Medication therapies can also be prescribed for the child. However, medications alone are not effective in the treatment of OCD. Snyder, Kaiser, Warren, and Heller (2015) posits that antidepressants have been found to reduce the symptoms of OCD, which could be vital especially if the child is undergoing behavior therapy. Combining medications with therapy will be effective in modifying the child’s behavior and thoughts. With the aim of therapy being to expose the child to their fears, when the child is given the medication, they can easily be exposed to their fears without them becoming too anxious (Snyder et al., 2015). However, there might be instances that would require the child to be exposed to their fears without any medications. Cognitive-behavioral therapy aims to slowly and progressively expose the child to their obsessions and encourage them not to undertake their compulsion behavior. This way the child will slowly reduce their anxiety to the obsessions and they can rebuild their trust in a more manageable and functional level.
References
Hirschtritt, M. E., Bloch, M. H., & Mathews, C. A. (2017). Obsessive-compulsive disorder: advances in diagnosis and treatment. JAMA, 317(13), 1358-1367.

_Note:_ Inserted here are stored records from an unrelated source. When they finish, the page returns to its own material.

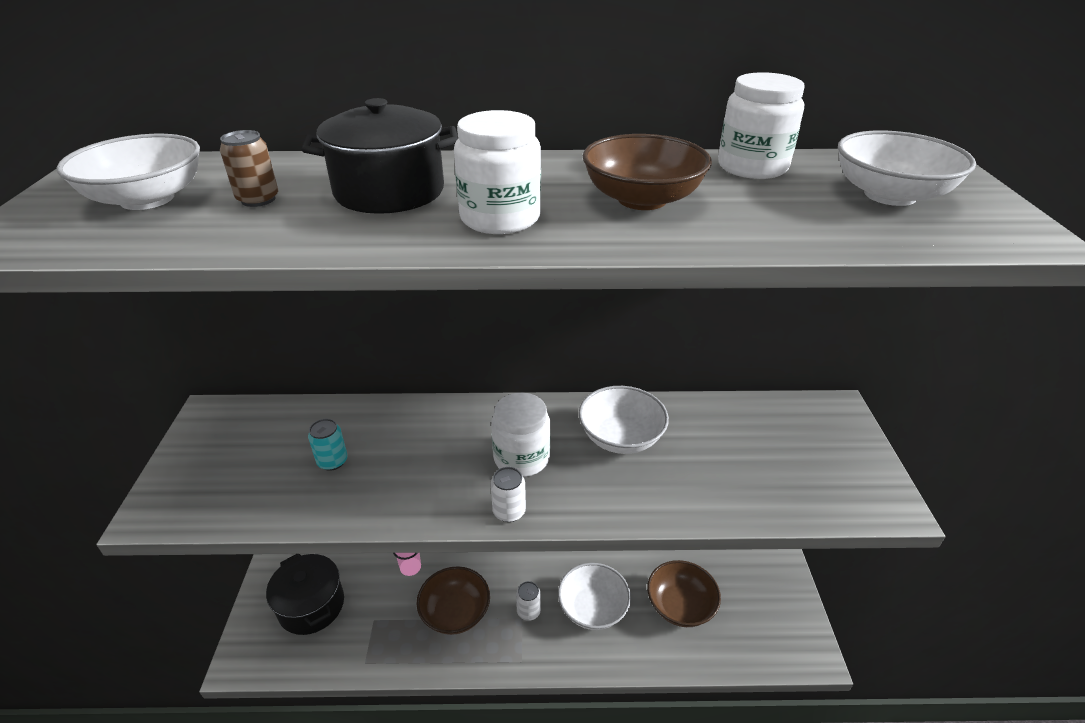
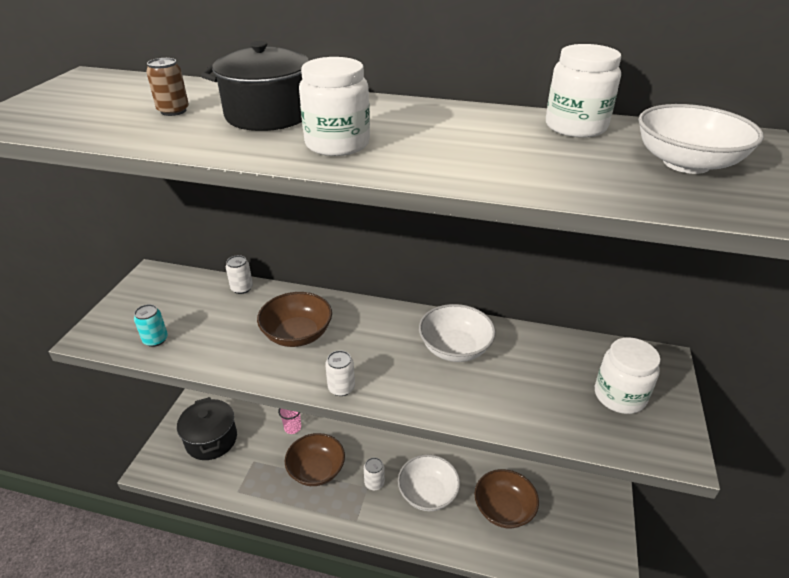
camera: 15 degrees right, 0 degrees up
(147, 199) = (101, 103): white bowl -> none
(332, 461) = (224, 324): turquoise can -> turquoise can (155, 340)
(338, 411) = (242, 288): none -> white can
(521, 458) = (367, 349): white jar -> white jar (619, 396)
(642, 199) = (460, 142): brown bowl -> brown bowl (297, 334)

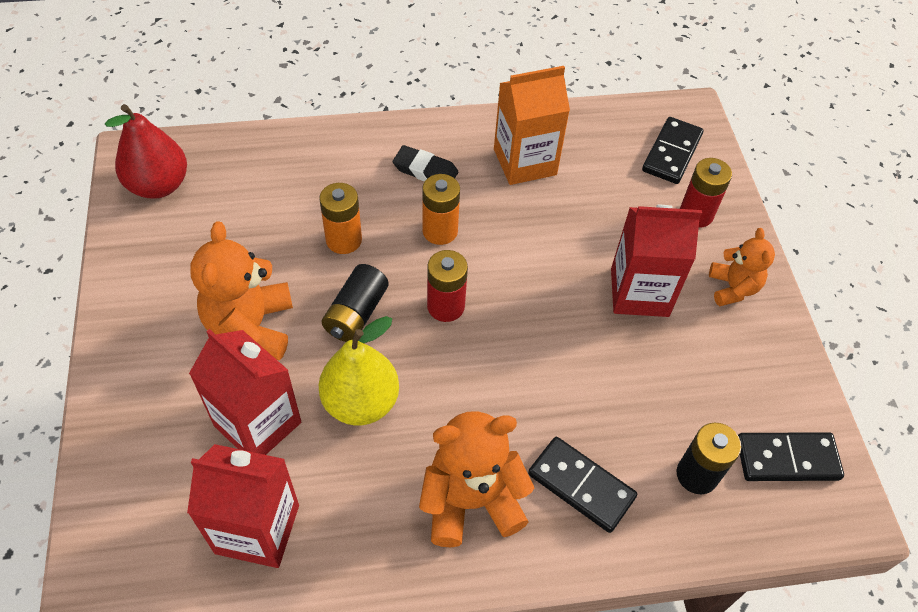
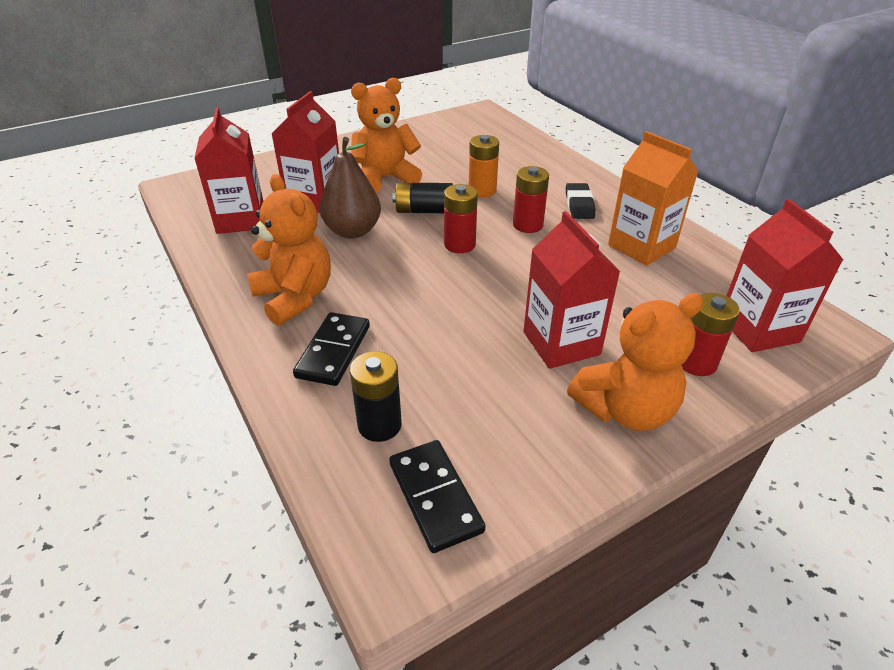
camera: 70 degrees right, 15 degrees down
(159, 185) = (466, 123): red pear -> none
(361, 402) = (353, 231): yellow pear -> brown pear
(440, 231) = (528, 225): orange battery -> red battery
(672, 153) = (758, 329): black domino -> red carton
(733, 288) = (625, 410): orange teddy bear -> orange teddy bear, size x1.65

Mash, E. J., & Wolfe, D. A. (2015). Abnormal Child Psychology. Boston, MA: Cengage Learning.
Riva, A. D., Berger, A., & Anholt, G. (2016). Actions speak louder than words: Enhanced action tendencies in obsessive-compulsive disorder: An ERP study. European Psychiatry, 33, S90-S91.
Snyder, H. R., Kaiser, R. H., Warren, S. L., & Heller, W. (2015). Obsessive-compulsive disorder is associated with broad impairments in executive function: A meta-analysis. Clinical Psychological Science, 3(2), 301-330.